Después cogieron el relevo
Akira Yoshida y
Shin Nagasawa en una maniobra un tanto surrealista por parte del editor (una cagada con todas las de la ley vaya). Menos mal que sólo estuvieron tres números.
Volvemos al redil y luego el testigo lo cogen
Daniel Way con el guión, cuya incorporación me parece bastante acertada viendo lo que hizo con Bullseye, y
Javier Saltares y
Mark Texeira en los dibujos. Hay que recordar que Tex tuvo una época bastante acertada en Lobezno tras saltar a la fama dibujando Ghost Rider. Este equipo se queda hasta el número trece (o doce más uno como dice Angel Nieto).
Después de un número de relleno de esos que me ponen de mala leche, el guión siguió en manos de Way pero Saltares y Texeira son sustituidos por
Steve Dillon hasta el diecisiete. Dillon es conocido sobre todo por ponerle rostro al reverendo Jesse Custer, aka Predicador, esa obra maestra de Garth Ennis.
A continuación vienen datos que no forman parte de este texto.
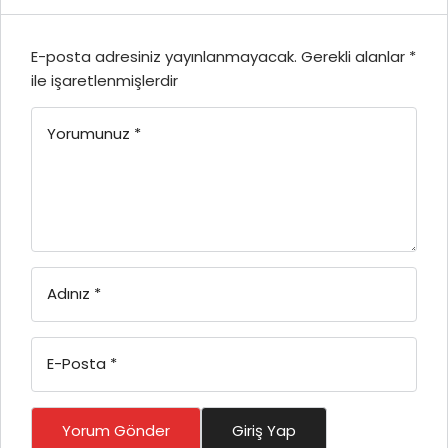
E-posta adresiniz yayınlanmayacak.
Gerekli alanlar
*
ile işaretlenmişlerdir
Yorumunuz
*
Adınız
*
E-Posta
*
Yorum Gönder
Giriş Yap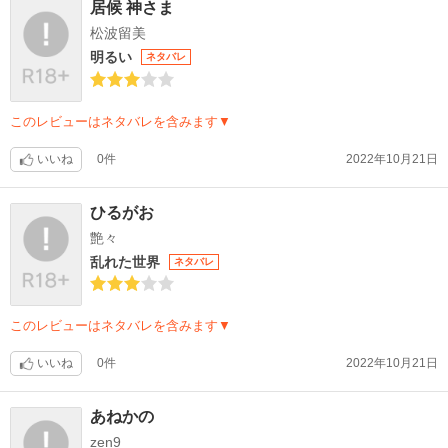
居候 神さま
松波留美
明るい
ネタバレ
このレビューはネタバレを含みます▼
いいね
0件
2022年10月21日
ひるがお
艶々
乱れた世界
ネタバレ
このレビューはネタバレを含みます▼
いいね
0件
2022年10月21日
あねかの
zen9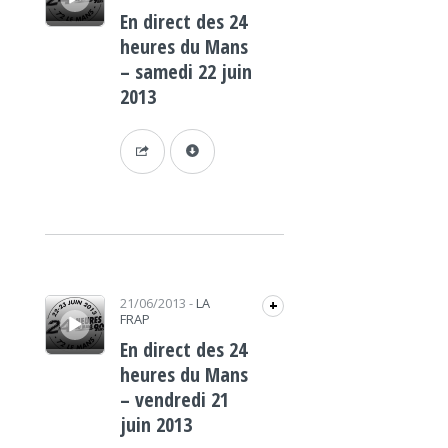
En direct des 24
heures du Mans
– samedi 22 juin
2013
Lecteur audio
21/06/2013
-
LA
+
FRAP
En direct des 24
heures du Mans
– vendredi 21
juin 2013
Y ahora, entroncando con la macrosaga
Civil War, entran en escena nuevo guionista y dibujante. El primero será
Marc Guggenheim (como el museo) que al parecer, porque yo he de reconocer que para mí es un absoluto desconocido, ha firmado los diálogos de series como
El Abogado,
Ley y Orden o
CSI. Estoy un tanto desconcertado pero habrá que darle el beneficio de la duda. Y la llegada del segundo si que es motivo de alborozo, porque hace su entrada en la serie
Humberto Ramos, dibujando a Logan como solo él sabe hacerlo.
Una reflexión para acabar. Si no se ha llegado a la veintena de números, y ya han entrado y salido de los créditos cuatro guionistas y cinco dibujantes (sin contar el número de relleno claro esta), es que hay algo que no marcha. Otro día me pondré nostálgico recordando las largas estancias de
Claremont, Buscema, Hama, Silvestri o
Kubert que cimentaron la leyenda del canadiense más famoso del mundo.